There are no specific figures for how many sex-selection abortions there have been because abortion is legal in the UK and there is no requirement for parents to declare if they are terminating a pregnancy because of the gender of a baby. However, the BBC investigation revealed that “thousands” of pregnant women used online forums to discuss the discovery of their baby’s gender through NIPT testing and many contemplated a termination.

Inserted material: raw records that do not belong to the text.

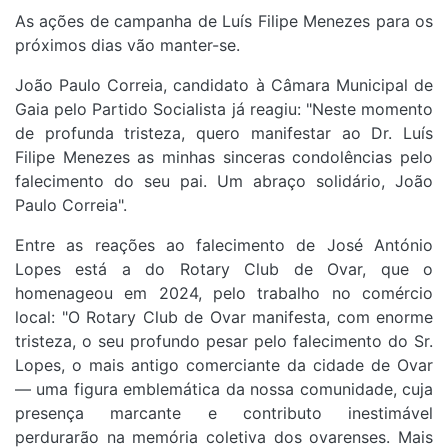
As ações de campanha de Luís Filipe Menezes para os
próximos dias vão manter-se.
João Paulo Correia, candidato à Câmara Municipal de
Gaia pelo Partido Socialista já reagiu: "Neste momento
de profunda tristeza, quero manifestar ao Dr. Luís
Filipe Menezes as minhas sinceras condolências pelo
falecimento do seu pai. Um abraço solidário, João
Paulo Correia".
Entre as reações ao falecimento de José António
Lopes está a do Rotary Club de Ovar, que o
homenageou em 2024, pelo trabalho no comércio
local: "O Rotary Club de Ovar manifesta, com enorme
tristeza, o seu profundo pesar pelo falecimento do Sr.
Lopes, o mais antigo comerciante da cidade de Ovar
— uma figura emblemática da nossa comunidade, cuja
presença marcante e contributo inestimável
perdurarão na memória coletiva dos ovarenses. Mais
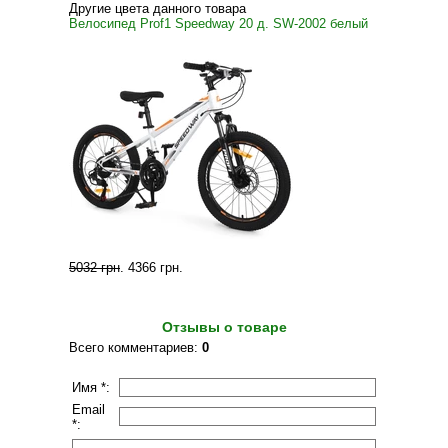
Другие цвета данного товара
Велосипед Prof1 Speedway 20 д. SW-2002 белый
5032 грн
.
4366 грн
.
Отзывы о товаре
Всего комментариев
:
0
Имя *:
Email
*:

In 2015, the government admitted it did not know how widespread it was for couples to take the NIPT solely for the purpose of gender identification and ministers added they will monitor the potential impact it could have on gender ratio in ethnic minority communities.

In view of these latest findings, the government said it will “continue to review the evidence” on NIPT testing in the UK. Shah said the government’s response wasn’t good enough and there needed to be a total ban on NIPT for gender testing, including private clinics and web-based companies offering the service.

“The NHS doesn’t do it, so why should the private sector be allowed to do it?” said Shah. “It’s really alarming that women can order these tests online, they can do these in the safety of their own homes with a prick of blood and then go on to have selective abortions without any support or after-care.

“It’s not good enough when you have clinics advertising in a British city (Slough). It’s not good enough that we know it is going on. One abortion this way is one too many. One woman abused is one too many.

“The government really needs to act to make sure they are either putting legislation into place like we have in India, like we have in China. And at the very least is to order an immediate investigation.”

Labour MP for Slough, Tan Dhesi, added: “For any clinic to be marketing gender-determination I think is absolutely deplorable.

Communities in South Asia have made huge strides in tackling this social evil and that’s primarily been through legislation, by banning gender determination clinics. In the UK, we need to be doing likewise with regards to the private sector as well.”